Bunq regularly has conversations with people where there's no specific role in mind. They know what problems exist internally, they meet the person, and if there's a match, they create the opportunity. The role might not even exist yet.

CV matching with AI? Bullshit.

When asked what's the biggest bullshit in recruitment, Samar didn't hold back. AI-powered CV matching. "What are we matching here? We're matching someone's ChatGPT with our... I don't know. It's just no."

If the CV itself is unreliable, and especially now when candidates aren't even writing them themselves, then building technology to match those CVs is solving the wrong problem entirely.

Her advice to leaders who want to move beyond CV matching: start with one role. Define the five things you want that person to actually do. Then figure out ways to assess those things that don't involve reading a resume. "There's nowhere in the resume that you can find if someone has the right mindset or attitude. So find other ways to let them show you."

Measure everything, prove your value

Bunq is obsessively data-driven, and that extends to recruitment. They track which channels bring the best quality, the quality of sourced versus organic candidates, and the performance of every hire through quarterly reviews. When leadership asks what value TA brings, Samar has dashboards and data to back it up.

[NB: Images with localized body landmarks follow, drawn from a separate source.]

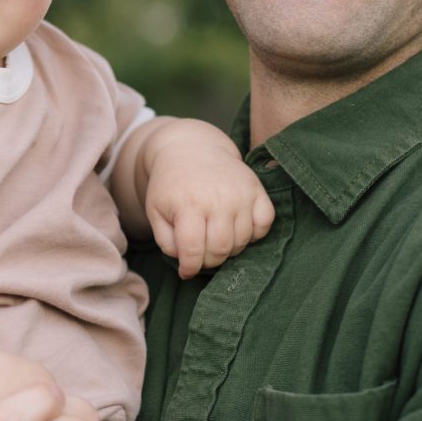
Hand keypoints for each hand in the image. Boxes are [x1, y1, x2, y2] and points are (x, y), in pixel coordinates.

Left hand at [141, 120, 273, 276]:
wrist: (191, 149)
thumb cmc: (171, 185)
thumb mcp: (156, 212)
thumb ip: (167, 241)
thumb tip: (186, 262)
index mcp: (188, 205)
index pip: (193, 250)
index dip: (190, 267)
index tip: (186, 271)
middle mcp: (218, 199)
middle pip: (221, 249)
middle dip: (209, 260)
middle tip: (201, 253)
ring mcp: (241, 194)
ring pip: (242, 240)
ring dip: (229, 248)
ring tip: (215, 238)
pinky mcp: (257, 189)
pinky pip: (265, 223)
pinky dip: (254, 233)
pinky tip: (237, 227)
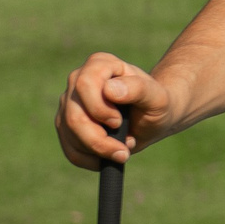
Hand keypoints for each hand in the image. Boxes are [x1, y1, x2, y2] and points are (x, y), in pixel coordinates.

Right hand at [56, 53, 170, 169]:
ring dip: (96, 150)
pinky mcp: (66, 124)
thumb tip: (109, 90)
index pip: (85, 85)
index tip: (118, 121)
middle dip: (98, 139)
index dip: (99, 109)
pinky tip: (107, 158)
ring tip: (121, 152)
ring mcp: (69, 103)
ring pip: (69, 133)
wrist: (154, 118)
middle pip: (74, 115)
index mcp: (100, 64)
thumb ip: (138, 89)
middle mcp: (78, 80)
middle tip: (123, 150)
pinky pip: (68, 148)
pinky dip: (88, 159)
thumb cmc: (158, 104)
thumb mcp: (158, 97)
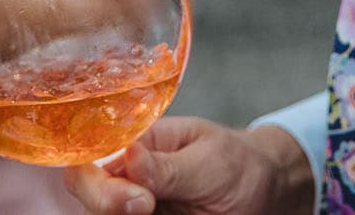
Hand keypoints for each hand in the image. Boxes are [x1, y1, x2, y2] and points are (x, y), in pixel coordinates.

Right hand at [63, 118, 312, 214]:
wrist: (265, 192)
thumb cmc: (236, 165)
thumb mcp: (207, 160)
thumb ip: (166, 165)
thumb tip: (129, 155)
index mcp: (135, 146)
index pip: (90, 160)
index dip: (97, 181)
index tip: (135, 197)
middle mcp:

They also close the loop on bad hires. Every unsuccessful hiring decision gets analyzed: what was the evaluation during recruitment, what happened during onboarding, where were the discrepancies? Those insights feed directly back into improving the process.

"People get started and then every three months we have performance reviews. So there is an objective way of assessing the quality of what we brought to the table and showing the value of it for the company."

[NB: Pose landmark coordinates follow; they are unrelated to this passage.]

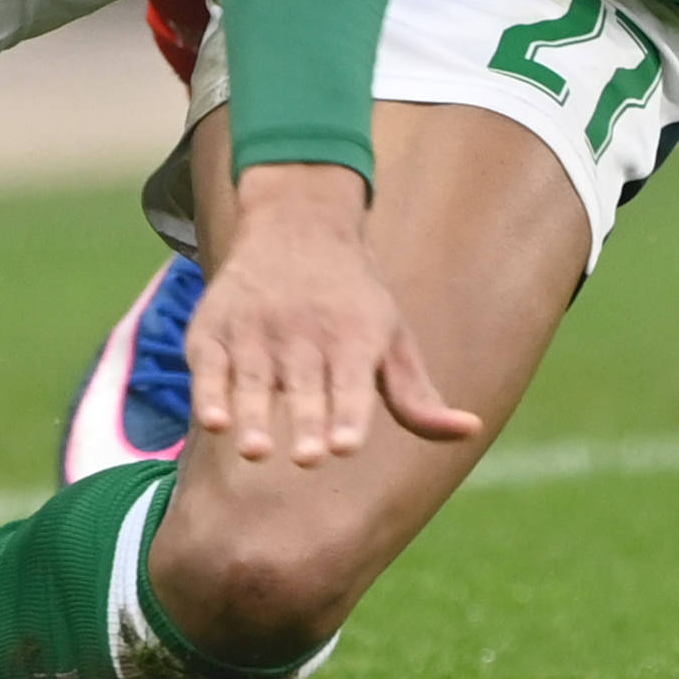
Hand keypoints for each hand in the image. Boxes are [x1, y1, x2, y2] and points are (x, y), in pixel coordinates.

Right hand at [186, 165, 482, 466]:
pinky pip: (210, 366)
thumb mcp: (392, 338)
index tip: (346, 446)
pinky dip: (209, 392)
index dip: (349, 415)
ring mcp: (256, 329)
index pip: (352, 384)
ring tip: (256, 451)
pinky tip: (213, 421)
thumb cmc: (353, 298)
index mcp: (354, 336)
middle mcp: (305, 332)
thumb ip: (416, 397)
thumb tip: (470, 430)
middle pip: (306, 386)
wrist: (297, 221)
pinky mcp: (215, 328)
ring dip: (253, 416)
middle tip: (309, 458)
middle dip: (307, 421)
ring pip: (255, 380)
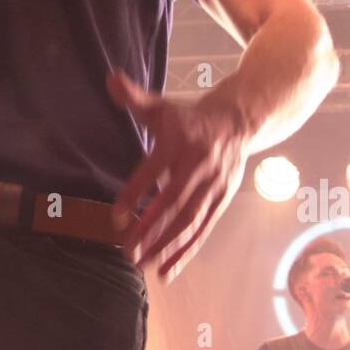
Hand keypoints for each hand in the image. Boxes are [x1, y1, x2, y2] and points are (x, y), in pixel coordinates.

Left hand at [107, 70, 249, 282]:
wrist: (239, 121)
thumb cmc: (188, 117)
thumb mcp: (161, 105)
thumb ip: (134, 97)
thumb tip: (110, 79)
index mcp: (180, 141)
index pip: (154, 170)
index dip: (135, 194)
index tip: (116, 217)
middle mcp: (199, 165)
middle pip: (173, 203)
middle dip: (150, 229)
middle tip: (127, 251)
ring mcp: (214, 185)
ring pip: (190, 221)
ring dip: (166, 245)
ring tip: (142, 264)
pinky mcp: (222, 200)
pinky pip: (204, 230)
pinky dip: (186, 252)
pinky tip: (167, 271)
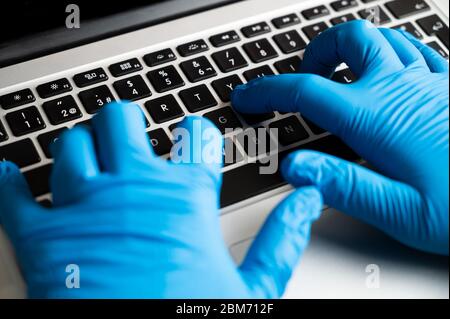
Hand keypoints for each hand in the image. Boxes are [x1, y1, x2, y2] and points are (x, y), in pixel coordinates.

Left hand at [0, 102, 321, 297]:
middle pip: (120, 120)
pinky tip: (9, 176)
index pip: (194, 135)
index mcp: (187, 200)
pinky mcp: (42, 242)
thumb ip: (282, 240)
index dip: (195, 131)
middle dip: (124, 121)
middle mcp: (134, 192)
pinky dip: (8, 182)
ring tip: (86, 155)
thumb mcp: (252, 292)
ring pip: (72, 144)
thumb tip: (307, 200)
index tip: (191, 137)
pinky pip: (13, 196)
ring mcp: (85, 211)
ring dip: (79, 145)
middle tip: (128, 132)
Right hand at [232, 20, 448, 254]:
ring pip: (384, 36)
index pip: (306, 91)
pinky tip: (389, 74)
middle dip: (317, 51)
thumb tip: (297, 168)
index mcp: (377, 118)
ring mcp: (429, 83)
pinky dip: (392, 53)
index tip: (248, 96)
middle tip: (305, 75)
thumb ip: (344, 186)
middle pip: (350, 40)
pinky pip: (417, 50)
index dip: (267, 90)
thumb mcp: (400, 213)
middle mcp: (400, 89)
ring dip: (353, 46)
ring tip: (341, 70)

Transparency over employer branding

The most memorable hiring mistakes at Bunq weren't about skills. They were about expectations. People who loved the idea of ownership, fast pace, and working outside their comfort zone, but found the reality different from what they imagined. At Bunq, you own the outcome. If it's good, you get the recognition. If it's not, you're still held accountable. That's not for everyone.

Samar's takeaway: it's her job to paint a transparent picture of what working at Bunq really means. All the cool stuff, but also all the challenges. "If it's not a fit, that's completely fine. But let's figure that out before you start, not after."

The office that shuffles every four weeks

One of Bunq's most distinctive rituals: every four weeks, everyone in the Amsterdam office gets reshuffled to sit with a completely different group of people. The idea is simple. You're growing fast, new people are joining constantly, and if you only sit with your own team, you never get different perspectives on your challenges.

"If I'm working on a challenge and sitting next to someone from the backend team, they can give me a perspective I don't have. For recruitment especially, it's incredibly important to know what's happening across the company."

Advice for young recruiters

Stay curious. You're going to work with people, and there's always so much you don't know about them. Ask questions, try to understand underlying motivations. Don't over-structure everything. Sometimes look at the version of the person in front of you that isn't today but that you can help them become. That version might end up doing incredible things.

The takeaway

Samar's approach to recruitment at Bunq is a challenge to the entire industry. Ditch the CVs. Stop matching documents that nobody even writes themselves anymore. Instead, give people real problems and watch how they solve them. Make hiring a company-wide responsibility. Measure everything so you can prove your value with data, not opinions. And stay radically transparent about what it actually means to work at your company, because a great candidate experience isn't about making things look good. It's about making sure both sides know exactly what they're getting into.